# This is frikin nuts



## retri (Mar 5, 2008)

I assume many of you have seen this befoure, but what the hell is going on in this vid...

YouTube - young baby boy repeatedly gets bit King Cobra snake GRAPHIC

Also noticed that when it faces who ever is recoring they soon move back....


----------



## Barry.M (May 19, 2006)

at a guess I'd say it's had its fangs ripped out,they do it by getting the snake to bite down on a stick then just rake the teeth out.Pretty sick really.


----------



## Moshpitviper (Oct 21, 2005)

fangs grow back. its common practice in asia to actually sew the mouth up. when the snake starves to death.... they fetch a new one. all for the entertainment of tourists.


----------



## hmiah007 (Feb 13, 2008)

The fangs of venomous snakes get pulled out so they dont kill the snake charmer. In the vid the fangs have been taken out off th cobra as that is why they let the baby go to it as they know it wont be able to bite.


----------



## knighty (Feb 27, 2008)

shows how little value life has in that part of the world..

what about this guy...

YouTube - Cobra vs. Idiot


----------



## hmiah007 (Feb 13, 2008)

I understand why people in asia do it as for some its the only way of putting food on the table. Though its not neccessary to go to the extreme to what they do or some do.
Yet for some like the secound vid, risking your life for a picture isnt worth it and yet after getting bitten goes back......stupid
Thats my opinon anyway.


----------



## SiUK (Feb 15, 2007)

knighty said:


> shows how little value life has in that part of the world..
> 
> what about this guy...
> 
> YouTube - Cobra vs. Idiot


Yeah Austin Stevens always gets a bit close.


----------



## hmiah007 (Feb 13, 2008)

Guess its either the thrill that makes him do that or just plain stupidity that he recons he can control the wild snakes, wounder when he would realise he isnt as fast as he thinks in dodging bites.


----------



## tigersnake (Sep 30, 2007)

Hi all,
Watched the video of people doing silly things with snakes. I do not know why someone would post a video of their child being attacked by a cobra, but I do know it is not a King Cobra, (Ophiophagus hannah), it is an Indian Cobra, (Naja naja).
All the best,
Brian.


----------



## Declan123 (Dec 29, 2007)

It aint a King, its an average Naja Naja (Specticled Cobra) They don't rip out the Fangs as they grow back in the matter of days.... they have probabaly Removed its Venom Glands therefore it is a Venomoid.... But it wouldnt suprise me if they have ripped out the teeth also.... The baby would cry from the bite.... 
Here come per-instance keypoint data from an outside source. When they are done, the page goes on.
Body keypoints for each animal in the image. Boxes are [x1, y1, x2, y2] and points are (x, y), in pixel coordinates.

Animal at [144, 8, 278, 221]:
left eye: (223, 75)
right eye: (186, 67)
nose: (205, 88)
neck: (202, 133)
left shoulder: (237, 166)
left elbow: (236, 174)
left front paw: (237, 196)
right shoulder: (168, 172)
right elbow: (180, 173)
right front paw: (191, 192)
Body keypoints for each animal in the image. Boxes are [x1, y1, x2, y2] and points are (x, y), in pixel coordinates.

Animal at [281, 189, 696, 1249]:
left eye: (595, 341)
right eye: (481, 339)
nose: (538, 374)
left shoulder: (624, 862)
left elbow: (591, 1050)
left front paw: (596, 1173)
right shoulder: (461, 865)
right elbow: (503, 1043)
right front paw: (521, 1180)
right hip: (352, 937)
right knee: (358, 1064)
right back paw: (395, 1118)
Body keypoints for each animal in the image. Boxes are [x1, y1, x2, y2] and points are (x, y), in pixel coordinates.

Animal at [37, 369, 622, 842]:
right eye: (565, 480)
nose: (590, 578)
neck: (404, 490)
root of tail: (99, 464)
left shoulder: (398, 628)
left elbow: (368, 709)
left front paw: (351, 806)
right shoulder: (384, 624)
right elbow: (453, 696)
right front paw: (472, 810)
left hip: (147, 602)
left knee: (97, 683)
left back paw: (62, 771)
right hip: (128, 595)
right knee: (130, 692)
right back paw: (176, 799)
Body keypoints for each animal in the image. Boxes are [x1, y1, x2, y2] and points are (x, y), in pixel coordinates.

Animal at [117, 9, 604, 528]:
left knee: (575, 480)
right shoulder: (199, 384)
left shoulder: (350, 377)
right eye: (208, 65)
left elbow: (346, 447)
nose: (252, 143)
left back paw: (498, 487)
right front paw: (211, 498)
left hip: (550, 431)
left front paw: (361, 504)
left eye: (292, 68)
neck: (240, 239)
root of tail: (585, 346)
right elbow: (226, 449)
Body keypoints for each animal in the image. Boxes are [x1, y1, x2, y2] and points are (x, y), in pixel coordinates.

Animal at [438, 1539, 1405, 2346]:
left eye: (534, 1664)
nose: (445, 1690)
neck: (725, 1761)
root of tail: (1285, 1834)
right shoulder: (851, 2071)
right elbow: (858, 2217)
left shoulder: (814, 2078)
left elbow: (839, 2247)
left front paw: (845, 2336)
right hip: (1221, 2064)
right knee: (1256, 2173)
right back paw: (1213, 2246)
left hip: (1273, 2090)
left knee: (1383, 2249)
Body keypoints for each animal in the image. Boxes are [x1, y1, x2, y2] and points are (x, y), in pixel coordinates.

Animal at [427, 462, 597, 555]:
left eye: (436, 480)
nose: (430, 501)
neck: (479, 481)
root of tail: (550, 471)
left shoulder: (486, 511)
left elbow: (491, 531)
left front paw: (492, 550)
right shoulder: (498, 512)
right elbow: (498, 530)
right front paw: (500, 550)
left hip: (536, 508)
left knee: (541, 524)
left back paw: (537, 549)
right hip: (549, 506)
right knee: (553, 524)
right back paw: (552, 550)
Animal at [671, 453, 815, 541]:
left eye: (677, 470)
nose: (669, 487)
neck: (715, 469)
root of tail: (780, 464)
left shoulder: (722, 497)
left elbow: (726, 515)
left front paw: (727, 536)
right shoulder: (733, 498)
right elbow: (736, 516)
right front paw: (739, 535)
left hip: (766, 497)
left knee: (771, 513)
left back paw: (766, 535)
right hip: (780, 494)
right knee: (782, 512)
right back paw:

Sick and twisted in my oppinion


----------



## Barry.M (May 19, 2006)

Declan123 said:


> It aint a King, its an average Naja Naja (Specticled Cobra) They don't rip out the Fangs as they grow back in the matter of days.... they have probabaly Removed its Venom Glands therefore it is a Venomoid....


They do rip out the fangs,I have witnessed it personaly,and no back woods villager is going to have the means to perform a venom gland extraction! 
They rip out the fangs,or they sew the mouth shut,or both!If the snake is lucky they will force feed it an egg before sewing the mouth shut,just to keep it alive that little bit longer,but no way are the farmers of thailand or northern india performing venom gland extractions!


----------



## Mason (Jan 21, 2008)

Yeah Barry and Dave are correct.

Removing venom glands and ducts and blocking ducts is a fiddly and quite invasive procedure, they do indeed opt for the removal of fangs and/or sewing of the mouth.


----------



## Myo (Feb 14, 2008)

knighty said:


> shows how little value life has in that part of the world..
> 
> what about this guy...
> 
> YouTube - Cobra vs. Idiot


 
Has anyone seen this programme in full? he goes and finds the 7 deadliest snakes in the world, and acts like a tit with them. He gets bitten by 3 of them!


----------



## Matteh (Apr 6, 2008)

Steven Austins is awesome xD!


----------



## retri (Mar 5, 2008)

knighty said:


> shows how little value life has in that part of the world..
> 
> what about this guy...
> 
> YouTube - Cobra vs. Idiot



AHAHAHAHAHAHAHA!!!!!

His face when he gets hit!! :rotfl:

like a stupid version of Steve Irwin (RIP)


----------



## retri (Mar 5, 2008)

Ahahaha this ones classic

YouTube - See that girl being bitten by a snake


----------



## little_chrissy (Aug 21, 2005)

retri said:


> Ahahaha this ones classic
> 
> YouTube - See that girl being bitten by a snake



hahaha!
serves them rite!!dont use animals for entertainment!

as for austen stevens biggest bloody w***** that was ever put on this planet...who quite obviously is not even from this planet!!!


and the first video is pretty sick, dont understand the mentality of people


----------



## star-gazer-666 (Apr 8, 2008)

stupid thing is the snake is sitting there for at least 10 seconds with it's mouth open, we know what is going to happen why doesn't the handler.

but ouch that does look sore, she should be thankful it didn't bite her anywhere else.


----------



## Blueladybird (Jan 20, 2008)

Moshpitviper said:


> fangs grow back. its common practice in asia to actually sew the mouth up. when the snake starves to death.... they fetch a new one. all for the entertainment of tourists.


Yep, an when do you ever see anyone campaigning to get that stopped the way they do bear baiting etc.


----------